I propose to make a general statement to-day respecting our foreign policy. As you are aware, Ministers of State have frequently, since the first session of the Diet, stated to the House that our foreign policy is based on the principle of opening the country, or, more accurately, of opening and developing the country. I am assured that this foreign policy, or rather national policy, having been fixed and unchanged since the first years of Meiji, the principle of opening and developing the country is unalterable either now or in the future. But I consider it necessary to make more or less additions to what has hitherto been stated. If we inquire what points are practically most important in the foreign policy that may be regarded as the national policy of the Meiji era, we find that to attain an equal footing with other Powers, as declared in the Imperial Edict at the Restoration, has been the impulse underlying all the national changes that have taken place. It was perceived that, in order to attain an equal footing with the Powers, it was necessary to change the national institutions, learning, and education. Hence the replacement of clans by prefectures took place, as well as coinage reform, enforcement of the conscription law, revision of various other laws and promulgation of new ones, establishment of local assemblies, and the granting of local self-government, steps that led at length to the proclamation of the Constitution.
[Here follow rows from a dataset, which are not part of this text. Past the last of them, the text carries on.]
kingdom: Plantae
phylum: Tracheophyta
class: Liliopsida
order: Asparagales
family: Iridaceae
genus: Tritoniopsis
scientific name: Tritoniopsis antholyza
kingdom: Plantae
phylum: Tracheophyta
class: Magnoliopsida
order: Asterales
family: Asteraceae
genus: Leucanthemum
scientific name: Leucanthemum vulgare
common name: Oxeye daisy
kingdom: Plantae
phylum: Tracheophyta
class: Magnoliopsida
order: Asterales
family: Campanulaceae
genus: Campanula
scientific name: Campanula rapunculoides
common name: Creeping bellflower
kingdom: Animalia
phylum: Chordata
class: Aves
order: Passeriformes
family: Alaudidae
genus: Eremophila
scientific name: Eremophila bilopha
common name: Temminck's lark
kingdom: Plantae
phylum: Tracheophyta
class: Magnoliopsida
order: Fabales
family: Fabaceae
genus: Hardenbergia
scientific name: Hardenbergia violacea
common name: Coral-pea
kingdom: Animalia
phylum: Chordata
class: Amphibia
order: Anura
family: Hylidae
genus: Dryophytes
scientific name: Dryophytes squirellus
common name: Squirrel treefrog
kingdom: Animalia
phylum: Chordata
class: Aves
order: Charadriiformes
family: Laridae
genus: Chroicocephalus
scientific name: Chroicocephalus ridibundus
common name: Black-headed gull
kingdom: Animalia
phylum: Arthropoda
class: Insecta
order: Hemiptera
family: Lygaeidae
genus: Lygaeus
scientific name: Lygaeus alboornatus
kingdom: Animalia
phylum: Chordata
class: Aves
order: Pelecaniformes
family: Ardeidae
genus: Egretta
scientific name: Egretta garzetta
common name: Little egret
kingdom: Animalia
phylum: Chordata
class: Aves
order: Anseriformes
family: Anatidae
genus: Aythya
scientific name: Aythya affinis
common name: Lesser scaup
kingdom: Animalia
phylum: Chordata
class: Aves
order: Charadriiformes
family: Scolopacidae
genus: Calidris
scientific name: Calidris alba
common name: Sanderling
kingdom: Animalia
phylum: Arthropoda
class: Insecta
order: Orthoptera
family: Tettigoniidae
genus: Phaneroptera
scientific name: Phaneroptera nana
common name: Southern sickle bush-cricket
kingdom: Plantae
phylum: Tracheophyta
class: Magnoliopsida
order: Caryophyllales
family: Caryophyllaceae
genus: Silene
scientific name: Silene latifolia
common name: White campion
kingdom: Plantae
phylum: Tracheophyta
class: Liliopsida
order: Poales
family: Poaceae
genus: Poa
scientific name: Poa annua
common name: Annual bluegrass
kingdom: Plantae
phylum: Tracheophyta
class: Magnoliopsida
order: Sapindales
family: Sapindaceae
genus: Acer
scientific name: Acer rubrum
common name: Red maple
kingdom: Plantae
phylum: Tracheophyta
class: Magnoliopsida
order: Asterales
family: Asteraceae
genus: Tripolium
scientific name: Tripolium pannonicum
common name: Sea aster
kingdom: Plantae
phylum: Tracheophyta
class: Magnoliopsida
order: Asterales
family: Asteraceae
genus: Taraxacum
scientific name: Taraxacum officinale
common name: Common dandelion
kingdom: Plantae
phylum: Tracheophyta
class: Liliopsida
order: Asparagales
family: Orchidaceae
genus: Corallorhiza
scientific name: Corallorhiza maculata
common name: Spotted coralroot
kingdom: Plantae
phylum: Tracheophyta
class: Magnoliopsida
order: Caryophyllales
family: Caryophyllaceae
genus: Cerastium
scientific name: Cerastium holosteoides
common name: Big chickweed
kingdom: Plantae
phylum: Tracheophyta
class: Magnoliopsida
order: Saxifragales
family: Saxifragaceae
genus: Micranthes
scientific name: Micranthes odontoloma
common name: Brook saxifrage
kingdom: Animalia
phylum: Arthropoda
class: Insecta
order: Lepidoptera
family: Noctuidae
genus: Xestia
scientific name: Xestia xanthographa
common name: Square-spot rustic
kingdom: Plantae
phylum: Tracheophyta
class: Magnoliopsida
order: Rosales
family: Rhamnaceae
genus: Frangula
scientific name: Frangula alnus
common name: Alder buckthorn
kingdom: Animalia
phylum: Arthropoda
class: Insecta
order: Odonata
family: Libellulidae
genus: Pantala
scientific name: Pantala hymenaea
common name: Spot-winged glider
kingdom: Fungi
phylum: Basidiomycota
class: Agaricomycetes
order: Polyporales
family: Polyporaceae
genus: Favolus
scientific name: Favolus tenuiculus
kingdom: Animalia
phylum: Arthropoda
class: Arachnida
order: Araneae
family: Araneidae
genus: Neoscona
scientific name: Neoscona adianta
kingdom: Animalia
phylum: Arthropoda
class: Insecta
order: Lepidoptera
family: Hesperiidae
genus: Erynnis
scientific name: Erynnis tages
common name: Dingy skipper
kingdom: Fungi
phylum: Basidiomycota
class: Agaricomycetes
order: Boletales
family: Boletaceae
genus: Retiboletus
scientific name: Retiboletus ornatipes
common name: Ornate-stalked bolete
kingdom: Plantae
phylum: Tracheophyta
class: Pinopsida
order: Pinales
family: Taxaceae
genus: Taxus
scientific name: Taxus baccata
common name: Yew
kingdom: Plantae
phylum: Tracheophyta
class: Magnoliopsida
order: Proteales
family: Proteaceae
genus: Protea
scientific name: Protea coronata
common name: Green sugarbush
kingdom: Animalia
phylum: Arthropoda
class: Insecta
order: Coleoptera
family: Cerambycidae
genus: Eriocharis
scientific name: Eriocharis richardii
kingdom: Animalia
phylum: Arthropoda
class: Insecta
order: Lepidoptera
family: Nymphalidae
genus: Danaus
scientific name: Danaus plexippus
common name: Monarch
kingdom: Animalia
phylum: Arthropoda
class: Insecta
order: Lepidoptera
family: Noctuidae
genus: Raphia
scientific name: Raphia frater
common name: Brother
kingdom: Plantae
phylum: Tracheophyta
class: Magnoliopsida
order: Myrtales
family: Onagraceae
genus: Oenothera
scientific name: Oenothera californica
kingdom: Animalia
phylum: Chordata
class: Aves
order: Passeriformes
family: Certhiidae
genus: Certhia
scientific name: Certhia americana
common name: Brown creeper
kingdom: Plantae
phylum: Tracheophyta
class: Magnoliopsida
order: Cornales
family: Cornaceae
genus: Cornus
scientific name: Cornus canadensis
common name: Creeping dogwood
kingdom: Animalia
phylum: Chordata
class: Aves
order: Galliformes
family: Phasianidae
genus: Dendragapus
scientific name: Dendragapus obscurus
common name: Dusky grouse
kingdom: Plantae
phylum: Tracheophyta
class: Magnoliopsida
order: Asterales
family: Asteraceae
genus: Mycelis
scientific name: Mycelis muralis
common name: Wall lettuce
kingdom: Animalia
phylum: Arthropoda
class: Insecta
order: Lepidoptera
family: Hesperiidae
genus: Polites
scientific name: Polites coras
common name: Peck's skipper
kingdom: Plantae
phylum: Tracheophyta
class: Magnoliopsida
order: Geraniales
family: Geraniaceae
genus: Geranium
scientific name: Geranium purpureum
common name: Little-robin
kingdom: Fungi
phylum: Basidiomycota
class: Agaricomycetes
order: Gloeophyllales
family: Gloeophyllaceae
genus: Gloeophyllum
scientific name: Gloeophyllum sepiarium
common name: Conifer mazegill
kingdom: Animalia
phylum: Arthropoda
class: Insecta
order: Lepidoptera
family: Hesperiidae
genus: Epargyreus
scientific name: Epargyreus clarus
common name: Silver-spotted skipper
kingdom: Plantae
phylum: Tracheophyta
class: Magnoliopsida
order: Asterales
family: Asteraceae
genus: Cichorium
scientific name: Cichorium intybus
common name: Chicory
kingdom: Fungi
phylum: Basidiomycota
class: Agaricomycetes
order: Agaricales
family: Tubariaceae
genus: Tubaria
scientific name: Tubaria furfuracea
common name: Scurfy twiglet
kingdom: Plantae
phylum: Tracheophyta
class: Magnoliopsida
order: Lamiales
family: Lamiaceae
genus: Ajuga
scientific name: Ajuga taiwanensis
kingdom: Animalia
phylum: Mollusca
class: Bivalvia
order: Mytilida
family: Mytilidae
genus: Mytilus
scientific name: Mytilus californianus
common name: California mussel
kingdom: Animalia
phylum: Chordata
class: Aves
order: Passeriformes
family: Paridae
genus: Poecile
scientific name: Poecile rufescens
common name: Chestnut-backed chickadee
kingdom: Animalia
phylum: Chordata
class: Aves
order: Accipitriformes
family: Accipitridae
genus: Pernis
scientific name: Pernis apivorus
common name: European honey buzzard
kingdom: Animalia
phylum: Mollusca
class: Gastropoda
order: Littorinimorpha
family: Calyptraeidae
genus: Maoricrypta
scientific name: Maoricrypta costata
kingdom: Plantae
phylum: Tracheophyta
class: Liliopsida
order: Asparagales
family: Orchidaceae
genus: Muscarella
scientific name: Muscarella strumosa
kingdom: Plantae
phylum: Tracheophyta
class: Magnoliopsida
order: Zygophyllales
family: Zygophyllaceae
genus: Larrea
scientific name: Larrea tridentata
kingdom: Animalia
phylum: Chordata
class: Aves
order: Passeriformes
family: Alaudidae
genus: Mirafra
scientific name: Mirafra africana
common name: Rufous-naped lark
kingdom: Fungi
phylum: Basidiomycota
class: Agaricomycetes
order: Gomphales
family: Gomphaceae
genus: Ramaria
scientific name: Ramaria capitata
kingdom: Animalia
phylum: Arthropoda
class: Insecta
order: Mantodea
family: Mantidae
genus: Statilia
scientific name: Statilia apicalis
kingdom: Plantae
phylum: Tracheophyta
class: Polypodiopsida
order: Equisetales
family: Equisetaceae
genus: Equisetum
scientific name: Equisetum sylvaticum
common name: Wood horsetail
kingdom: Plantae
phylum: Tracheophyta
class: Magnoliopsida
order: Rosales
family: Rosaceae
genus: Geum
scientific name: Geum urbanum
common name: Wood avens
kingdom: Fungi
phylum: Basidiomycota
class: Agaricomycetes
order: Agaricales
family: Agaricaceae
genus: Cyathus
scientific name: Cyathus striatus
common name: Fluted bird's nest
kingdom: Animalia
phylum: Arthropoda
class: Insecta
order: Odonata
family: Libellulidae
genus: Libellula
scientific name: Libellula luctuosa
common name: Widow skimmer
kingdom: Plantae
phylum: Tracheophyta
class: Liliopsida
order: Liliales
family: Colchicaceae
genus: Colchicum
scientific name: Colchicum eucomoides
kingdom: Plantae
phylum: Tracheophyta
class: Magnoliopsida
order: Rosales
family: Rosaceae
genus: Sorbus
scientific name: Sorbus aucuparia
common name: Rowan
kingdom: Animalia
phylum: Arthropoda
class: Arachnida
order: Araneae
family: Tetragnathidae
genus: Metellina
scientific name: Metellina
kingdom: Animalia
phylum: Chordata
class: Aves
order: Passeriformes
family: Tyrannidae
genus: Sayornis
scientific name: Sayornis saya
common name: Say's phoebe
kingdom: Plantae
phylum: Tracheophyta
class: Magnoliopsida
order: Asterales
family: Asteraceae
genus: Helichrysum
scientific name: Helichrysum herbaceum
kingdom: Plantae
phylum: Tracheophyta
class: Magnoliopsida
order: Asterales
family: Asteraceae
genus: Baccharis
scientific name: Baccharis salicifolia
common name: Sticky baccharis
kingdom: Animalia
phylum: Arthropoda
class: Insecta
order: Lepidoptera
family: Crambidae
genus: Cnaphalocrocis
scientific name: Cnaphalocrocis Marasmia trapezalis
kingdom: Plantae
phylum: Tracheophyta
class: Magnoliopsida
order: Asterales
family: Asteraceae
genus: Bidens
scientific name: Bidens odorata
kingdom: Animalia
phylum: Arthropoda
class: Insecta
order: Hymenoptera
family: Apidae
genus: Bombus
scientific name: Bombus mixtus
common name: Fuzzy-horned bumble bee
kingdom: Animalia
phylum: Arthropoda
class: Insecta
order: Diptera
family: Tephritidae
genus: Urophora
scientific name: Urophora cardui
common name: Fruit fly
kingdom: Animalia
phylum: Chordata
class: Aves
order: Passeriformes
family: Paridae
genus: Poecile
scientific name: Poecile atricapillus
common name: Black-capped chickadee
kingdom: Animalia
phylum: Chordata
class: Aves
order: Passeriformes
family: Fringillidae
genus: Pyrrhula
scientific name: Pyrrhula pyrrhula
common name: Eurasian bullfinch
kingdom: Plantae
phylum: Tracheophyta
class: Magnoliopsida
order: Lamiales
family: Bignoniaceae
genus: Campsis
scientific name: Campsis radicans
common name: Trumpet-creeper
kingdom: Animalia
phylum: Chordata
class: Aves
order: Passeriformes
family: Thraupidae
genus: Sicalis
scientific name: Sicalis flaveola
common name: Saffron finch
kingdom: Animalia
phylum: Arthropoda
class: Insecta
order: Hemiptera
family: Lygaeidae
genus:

This national policy, this so-called opening and development of the country, or, in other words, this principle of attaining an equal footing with the Powers was, I firmly believe, the motive that has enabled Japan to become a nation advanced in civilization and respected by the world.

What I now desire to add to previous statements on the subject is that foreign intercourse is a very difficult affair, not to be regulated at will by a single country, and that it has now

  1. Speech in the House of Representatives as Foreign Minister, 1897.